Cuando se habla de colmenas, en este pueblo aun hay quien recuerda a Balbina. Nadie como ella supo entender a las abejas. Sentada a la puerta de la casa, en las tardes en que el reuma le daba tregua, Ángela contaba cómo su madrastra se acercaba a los enjambres sin protección alguna y tranquilizaba a las obreras que se posaban en sus manos con las palabras más dulces de que era capaz: "Quieta boba, quieta...". Luego extraía de los panales la miel oscura y untuosa de la que este pueblo sigue presumiendo y cuyo germen está, como el germen de la regeneración del monte, en la flor de la urz. Ángela recordaba la severidad de la vieja y el extraño modo en que administraba sus afectos: a ella le racionaba el jabón y el nieto, si quería una castaña, tenía que ir al arcón a robarla, pero las cabras cenaban chocolate el día que la madrastra estaba de buenas.

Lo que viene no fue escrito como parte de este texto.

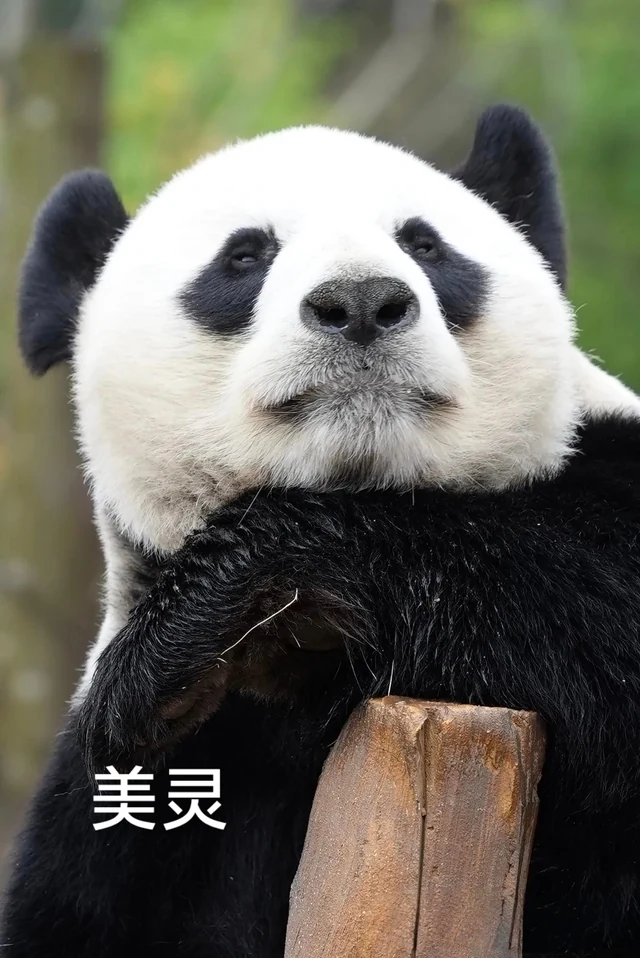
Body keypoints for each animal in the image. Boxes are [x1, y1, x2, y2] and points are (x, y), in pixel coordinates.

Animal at [3, 104, 640, 957]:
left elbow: (583, 585)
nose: (363, 303)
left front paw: (217, 614)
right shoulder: (128, 820)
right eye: (245, 255)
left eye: (425, 244)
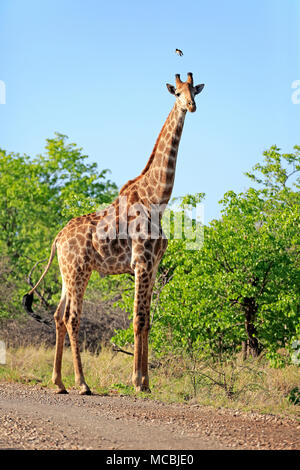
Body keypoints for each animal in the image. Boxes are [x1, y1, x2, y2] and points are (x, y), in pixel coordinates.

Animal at [23, 73, 205, 394]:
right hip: (80, 270)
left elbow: (148, 321)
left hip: (66, 273)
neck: (157, 198)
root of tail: (57, 238)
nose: (191, 106)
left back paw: (59, 382)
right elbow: (138, 319)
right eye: (177, 93)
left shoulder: (153, 266)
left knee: (57, 315)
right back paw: (82, 383)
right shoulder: (141, 263)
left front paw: (147, 382)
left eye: (194, 91)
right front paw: (137, 381)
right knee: (72, 317)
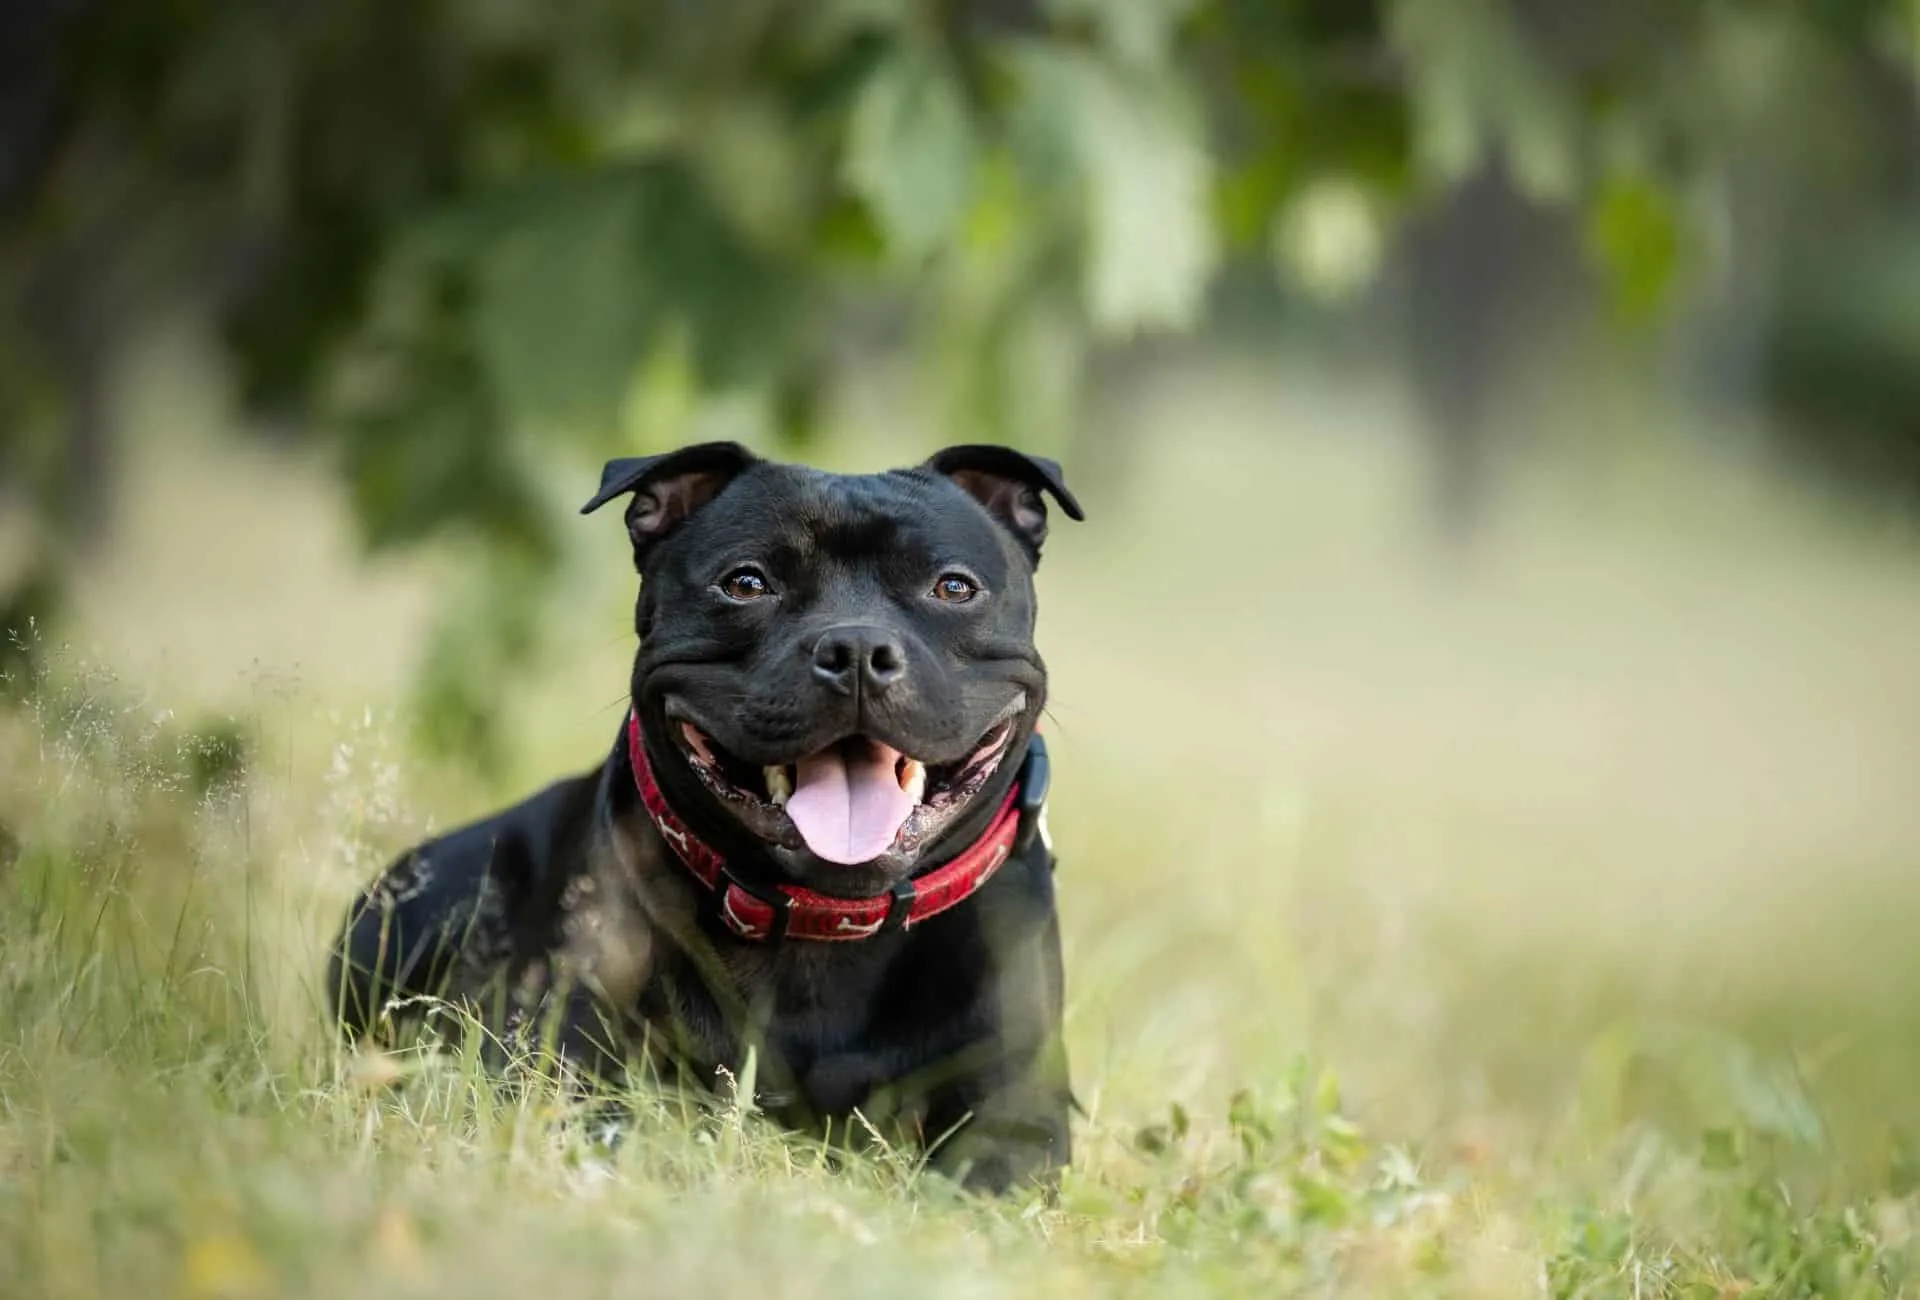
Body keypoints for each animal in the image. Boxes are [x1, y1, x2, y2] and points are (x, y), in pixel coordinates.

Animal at [328, 441, 1082, 1190]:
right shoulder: (569, 1069)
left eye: (953, 588)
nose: (857, 651)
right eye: (745, 584)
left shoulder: (1016, 1124)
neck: (825, 924)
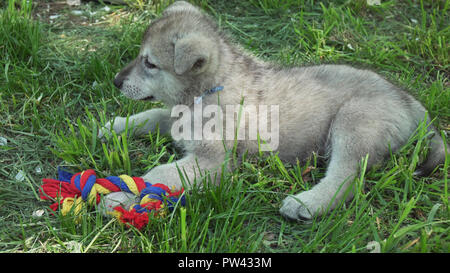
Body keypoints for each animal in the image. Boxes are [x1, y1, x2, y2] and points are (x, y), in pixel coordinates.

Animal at [98, 1, 446, 220]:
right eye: (140, 57)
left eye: (150, 63)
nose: (115, 81)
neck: (208, 90)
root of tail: (412, 103)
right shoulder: (174, 118)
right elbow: (150, 116)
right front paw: (112, 127)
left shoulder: (213, 162)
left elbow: (159, 174)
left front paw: (120, 197)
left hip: (354, 122)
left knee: (346, 178)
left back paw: (307, 203)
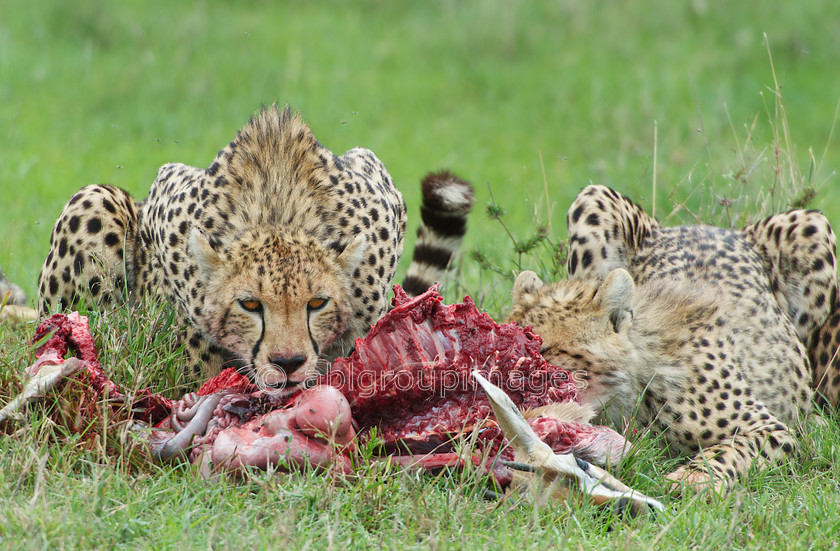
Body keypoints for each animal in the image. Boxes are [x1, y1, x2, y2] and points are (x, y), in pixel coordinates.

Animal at [37, 105, 472, 394]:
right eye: (249, 305)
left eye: (317, 303)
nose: (288, 363)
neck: (278, 212)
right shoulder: (168, 198)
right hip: (94, 202)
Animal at [506, 183, 840, 494]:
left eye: (545, 349)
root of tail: (710, 227)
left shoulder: (771, 428)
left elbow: (732, 450)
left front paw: (693, 478)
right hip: (594, 196)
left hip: (814, 229)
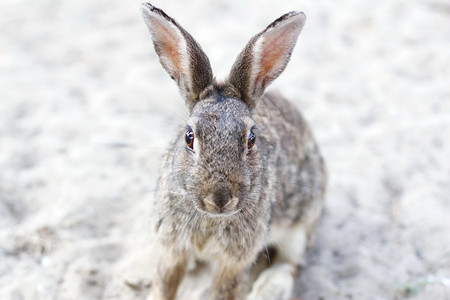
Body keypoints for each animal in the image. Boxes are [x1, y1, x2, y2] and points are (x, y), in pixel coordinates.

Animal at [141, 2, 326, 300]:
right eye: (189, 137)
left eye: (251, 139)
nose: (219, 198)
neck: (210, 218)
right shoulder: (172, 248)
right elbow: (165, 283)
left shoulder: (235, 260)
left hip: (300, 224)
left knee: (292, 263)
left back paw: (268, 289)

Mucha gente iba a visitar a Ángela cuando en verano volvía al pueblo con su hijo, la nuera y los nietos. Las vecinas la trataban con mucho respeto. Ella les dedicaba las pocas sonrisas que acertaba a esbozar al cabo del día. Alguna se emocionaba recordando años pasados, mientras ella se mantenía entera, con la mirada algo perdida y los ojos secos. Como tantas otras mujeres de este pueblo que nacieron en los umbrales del siglo veinte, Ángela tuvo una vida dura. Parió ocho hijos, pero solo dos superaron la primera infancia. El mayor, con treinta años cumplidos y la carrera de perito mercantil terminada, fue a encontrar la muerte en el pozo de la huerta. El recuerdo de la tragedia todavía causa emociones en el pueblo. Aquel día, Ángela se vistió de negro de pies a cabeza y en su casa nada volvió nunca a ser lo mismo. Pero el tiempo, que no da marcha atrás, tampoco pasa en balde. Muchos años más adelante, a fuerza de insistir, a fuerza de quejas y zalamerías en las que tal vez encontraba las quejas y zalamerías de aquel hijo perdido en lo mejor de la vida, sus nietos consiguieron que Ángela aliviara el luto echándose sobre los hombros un chal que, igual que la flor de la urz, aquella que pinta el monte calcinado y da tarea a las abejas, era de color malva.